Much of what Mr. Abu Toameh and Ms. Darwish have to say is unconventional. "A lot of times we hear, 'Is America going to pressure Israel for peace?'" Ms. Darwish said. "I don't hear the media asking, 'When are the Arabs going to pressure the Palestinians for peace?'"

Mr. Abu Toameh said American policy in advance of the Palestinian elections can be summed up as "If you don't vote for the same thieves who have been stealing your money for ten years, we are going to punish you."

He said that the linkage between Gaza and the West Bank is more in the minds of Western diplomats and even Israelis than in the culture of the Palestinians. The West Bank feels more Jordanian, Gaza more Egyptian. They are "two separate entities," Mr. Abu Toameh said, reporting that in 1994, when Arafat tried to bring Palestinian policemen from Gaza to Ramallah, the Gazans were kicked out in five days. The dialect is different and intermarriage is extremely rare.

As for the safe passage between the West Bank and Gaza that Secretary of State Rice, among others, has fastened on as an issue for negotiation, residents of the West Bank laugh sarcastically, "Finally, we can visit Gaza! The Jabaliya refugee camp? What am I going to do?" When the safe passage does exist between Gaza and the West Bank, it is used only by VIPs. "I never heard of ordinary people using it," Mr. Abu Toameh said.

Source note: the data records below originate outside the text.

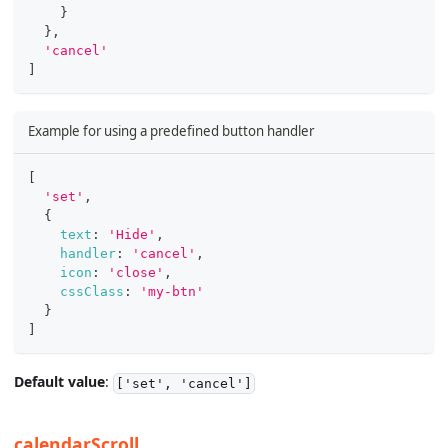
}
}
,
'cancel'
]
Example for using a predefined button handler
[
'set'
,
{
text
:
'Hide'
,
handler
:
'cancel'
,
icon
:
'close'
,
cssClass
:
'my-btn'
}
]
Default value
:
['set', 'cancel']
calendarScroll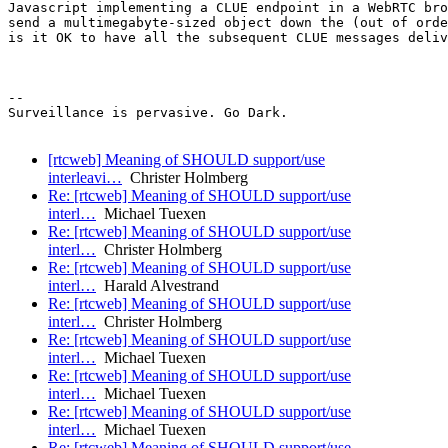
Javascript implementing a CLUE endpoint in a WebRTC bro
send a multimegabyte-sized object down the (out of orde
is it OK to have all the subsequent CLUE messages deliv
--

Surveillance is pervasive. Go Dark.

[rtcweb] Meaning of SHOULD support/use
interleavi…
Christer Holmberg
Re: [rtcweb] Meaning of SHOULD support/use
interl…
Michael Tuexen
Re: [rtcweb] Meaning of SHOULD support/use
interl…
Christer Holmberg
Re: [rtcweb] Meaning of SHOULD support/use
interl…
Harald Alvestrand
Re: [rtcweb] Meaning of SHOULD support/use
interl…
Christer Holmberg
Re: [rtcweb] Meaning of SHOULD support/use
interl…
Michael Tuexen
Re: [rtcweb] Meaning of SHOULD support/use
interl…
Michael Tuexen
Re: [rtcweb] Meaning of SHOULD support/use
interl…
Michael Tuexen
Re: [rtcweb] Meaning of SHOULD support/use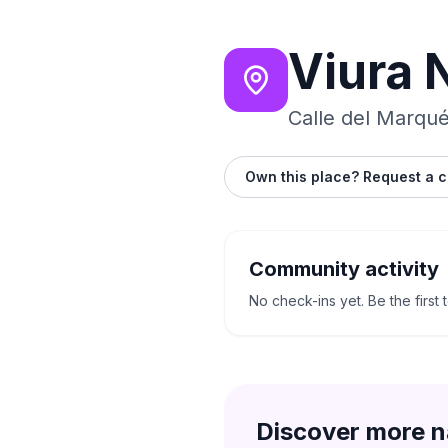
Viura 
Calle del Marqué
Own this place? Request a c
Community activity
No check-ins yet. Be the first 
Discover more n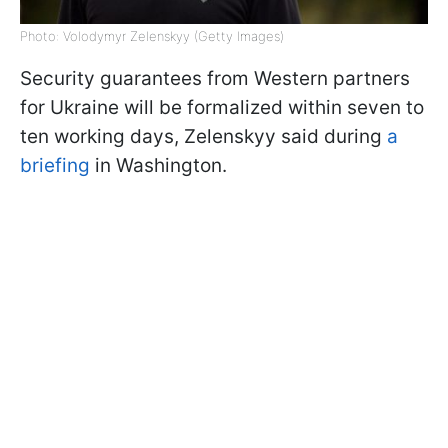
Photo: Volodymyr Zelenskyy (Getty Images)
Security guarantees from Western partners
for Ukraine will be formalized within seven to
ten working days, Zelenskyy said during
a
briefing
in Washington.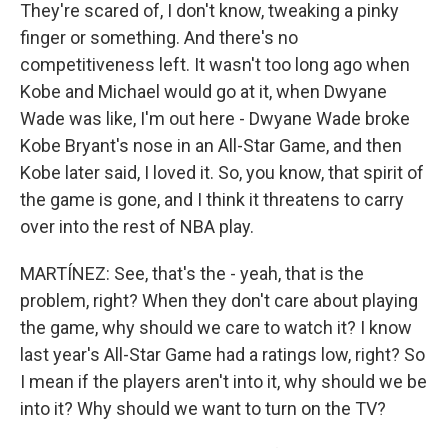
They're scared of, I don't know, tweaking a pinky
finger or something. And there's no
competitiveness left. It wasn't too long ago when
Kobe and Michael would go at it, when Dwyane
Wade was like, I'm out here - Dwyane Wade broke
Kobe Bryant's nose in an All-Star Game, and then
Kobe later said, I loved it. So, you know, that spirit of
the game is gone, and I think it threatens to carry
over into the rest of NBA play.
MARTÍNEZ: See, that's the - yeah, that is the
problem, right? When they don't care about playing
the game, why should we care to watch it? I know
last year's All-Star Game had a ratings low, right? So
I mean if the players aren't into it, why should we be
into it? Why should we want to turn on the TV?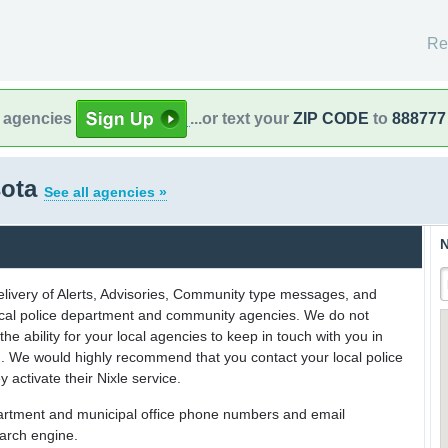
Re
l agencies
...or text your
ZIP CODE
to
888777
sota
See all agencies »
N
delivery of Alerts, Advisories, Community type messages, and
 local police department and community agencies. We do not
the ability for your local agencies to keep in touch with you in
on. We would highly recommend that you contact your local police
y activate their Nixle service.
partment and municipal office phone numbers and email
earch engine.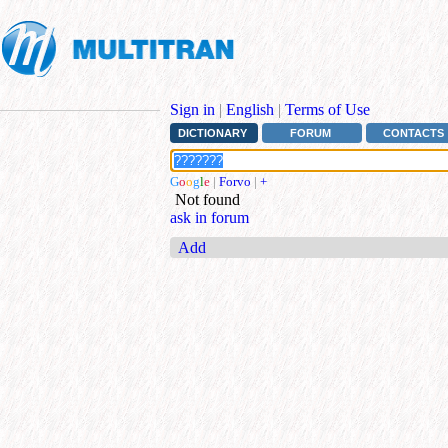
Sign in
|
English
|
Terms of Use
DICTIONARY
FORUM
CONTACTS
G
o
o
g
l
e
|
Forvo
|
+
Not found
ask in forum
Add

Both Ms. Darwish and Mr. Abu Toameh emphasized the limits to free speech and freedom of the press in the Middle East. "If I speak in the Arab world, I will be shot," Ms.Darwish said. Mr. Abu Toameh notes that an independent free press does not exist in the West Bank or Gaza. "They burn it down. They beat you up," he says. "The media there is controlled by the PLO."

Which explains why these sorts of voices are rarely heard in the Arab press. But doesn't explain why they are rarely heard in the American press.